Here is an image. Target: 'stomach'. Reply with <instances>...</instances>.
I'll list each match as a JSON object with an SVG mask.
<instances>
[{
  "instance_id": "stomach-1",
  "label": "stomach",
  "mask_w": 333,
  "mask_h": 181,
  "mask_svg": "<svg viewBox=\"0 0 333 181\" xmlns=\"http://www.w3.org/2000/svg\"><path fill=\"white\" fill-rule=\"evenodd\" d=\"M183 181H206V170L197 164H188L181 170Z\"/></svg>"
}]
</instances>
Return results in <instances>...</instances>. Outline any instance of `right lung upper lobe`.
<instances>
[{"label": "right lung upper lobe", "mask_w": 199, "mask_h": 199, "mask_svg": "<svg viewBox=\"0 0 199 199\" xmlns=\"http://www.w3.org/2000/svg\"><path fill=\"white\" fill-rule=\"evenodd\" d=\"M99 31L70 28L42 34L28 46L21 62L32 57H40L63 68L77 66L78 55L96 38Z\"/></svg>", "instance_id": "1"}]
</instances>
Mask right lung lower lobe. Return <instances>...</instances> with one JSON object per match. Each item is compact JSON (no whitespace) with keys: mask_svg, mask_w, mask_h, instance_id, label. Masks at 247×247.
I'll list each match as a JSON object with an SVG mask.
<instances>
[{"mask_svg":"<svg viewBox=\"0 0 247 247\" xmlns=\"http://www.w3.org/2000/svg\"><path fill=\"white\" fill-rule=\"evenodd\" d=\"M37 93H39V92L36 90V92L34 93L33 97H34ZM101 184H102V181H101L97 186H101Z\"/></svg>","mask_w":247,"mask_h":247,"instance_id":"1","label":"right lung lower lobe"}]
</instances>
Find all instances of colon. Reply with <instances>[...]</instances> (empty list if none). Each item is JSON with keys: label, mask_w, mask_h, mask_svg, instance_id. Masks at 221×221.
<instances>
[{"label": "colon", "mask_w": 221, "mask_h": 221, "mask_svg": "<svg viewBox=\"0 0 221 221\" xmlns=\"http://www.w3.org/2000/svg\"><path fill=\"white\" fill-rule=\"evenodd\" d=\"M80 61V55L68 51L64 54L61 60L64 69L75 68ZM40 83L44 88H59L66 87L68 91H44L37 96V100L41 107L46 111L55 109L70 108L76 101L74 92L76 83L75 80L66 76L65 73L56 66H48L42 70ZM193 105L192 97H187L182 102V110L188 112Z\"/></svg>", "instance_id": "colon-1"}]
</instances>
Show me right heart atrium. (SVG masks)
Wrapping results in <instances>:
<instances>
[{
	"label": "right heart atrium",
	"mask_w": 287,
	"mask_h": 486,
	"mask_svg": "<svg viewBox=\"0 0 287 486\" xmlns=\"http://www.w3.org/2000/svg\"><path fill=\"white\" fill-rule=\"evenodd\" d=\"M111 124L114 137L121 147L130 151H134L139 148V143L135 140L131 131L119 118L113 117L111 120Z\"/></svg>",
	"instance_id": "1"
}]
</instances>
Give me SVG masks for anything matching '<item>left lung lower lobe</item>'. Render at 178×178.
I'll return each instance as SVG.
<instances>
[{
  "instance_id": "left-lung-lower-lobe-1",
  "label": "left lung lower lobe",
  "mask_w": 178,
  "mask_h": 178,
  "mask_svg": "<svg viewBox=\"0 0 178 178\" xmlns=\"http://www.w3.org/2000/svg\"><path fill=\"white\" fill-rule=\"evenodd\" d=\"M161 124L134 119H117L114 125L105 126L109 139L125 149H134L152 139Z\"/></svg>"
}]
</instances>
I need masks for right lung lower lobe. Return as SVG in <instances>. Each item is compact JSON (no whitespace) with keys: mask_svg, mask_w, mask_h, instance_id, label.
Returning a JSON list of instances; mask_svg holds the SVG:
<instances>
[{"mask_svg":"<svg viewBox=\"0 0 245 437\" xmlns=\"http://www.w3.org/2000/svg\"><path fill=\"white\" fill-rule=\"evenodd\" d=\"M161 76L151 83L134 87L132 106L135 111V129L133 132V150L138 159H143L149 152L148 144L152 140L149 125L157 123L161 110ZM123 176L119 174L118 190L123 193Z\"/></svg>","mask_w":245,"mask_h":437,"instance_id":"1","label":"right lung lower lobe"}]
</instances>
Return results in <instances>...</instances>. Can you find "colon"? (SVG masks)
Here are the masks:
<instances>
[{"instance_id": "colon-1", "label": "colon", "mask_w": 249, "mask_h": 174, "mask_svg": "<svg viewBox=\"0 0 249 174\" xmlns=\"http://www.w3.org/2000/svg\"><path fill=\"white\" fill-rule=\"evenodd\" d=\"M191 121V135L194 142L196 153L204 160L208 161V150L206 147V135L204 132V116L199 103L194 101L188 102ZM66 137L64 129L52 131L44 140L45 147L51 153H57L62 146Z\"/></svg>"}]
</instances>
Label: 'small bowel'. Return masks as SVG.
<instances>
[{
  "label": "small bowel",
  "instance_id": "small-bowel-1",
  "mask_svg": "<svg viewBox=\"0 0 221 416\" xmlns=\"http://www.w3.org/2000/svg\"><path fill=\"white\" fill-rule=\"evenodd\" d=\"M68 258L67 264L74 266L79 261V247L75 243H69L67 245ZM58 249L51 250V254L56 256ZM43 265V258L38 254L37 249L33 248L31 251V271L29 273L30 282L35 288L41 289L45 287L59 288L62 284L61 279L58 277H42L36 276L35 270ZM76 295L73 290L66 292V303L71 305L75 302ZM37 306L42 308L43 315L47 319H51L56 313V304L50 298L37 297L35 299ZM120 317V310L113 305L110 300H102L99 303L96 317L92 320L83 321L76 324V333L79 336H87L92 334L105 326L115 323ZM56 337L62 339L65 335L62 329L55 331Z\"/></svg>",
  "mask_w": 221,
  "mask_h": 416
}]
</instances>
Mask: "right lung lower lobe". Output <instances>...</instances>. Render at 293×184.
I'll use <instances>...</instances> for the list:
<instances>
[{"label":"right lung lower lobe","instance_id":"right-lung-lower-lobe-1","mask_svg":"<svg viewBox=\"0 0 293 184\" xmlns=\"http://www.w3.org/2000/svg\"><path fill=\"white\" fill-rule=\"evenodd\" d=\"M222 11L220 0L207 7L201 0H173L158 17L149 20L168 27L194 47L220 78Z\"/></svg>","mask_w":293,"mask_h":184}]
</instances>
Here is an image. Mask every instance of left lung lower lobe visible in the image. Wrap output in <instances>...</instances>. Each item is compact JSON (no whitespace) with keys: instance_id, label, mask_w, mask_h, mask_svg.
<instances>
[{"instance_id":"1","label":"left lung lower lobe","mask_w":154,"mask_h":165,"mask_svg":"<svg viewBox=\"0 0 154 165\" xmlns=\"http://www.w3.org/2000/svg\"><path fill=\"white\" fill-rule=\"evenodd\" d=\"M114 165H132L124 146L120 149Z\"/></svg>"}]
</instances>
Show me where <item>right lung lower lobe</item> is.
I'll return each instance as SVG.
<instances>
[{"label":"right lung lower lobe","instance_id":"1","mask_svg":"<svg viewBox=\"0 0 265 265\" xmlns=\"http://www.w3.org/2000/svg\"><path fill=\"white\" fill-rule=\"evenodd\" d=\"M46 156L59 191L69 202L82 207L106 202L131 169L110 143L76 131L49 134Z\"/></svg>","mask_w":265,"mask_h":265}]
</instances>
================
Task details: Count the lines in the items above that contain the string "keys", and give only the number.

Answer: 4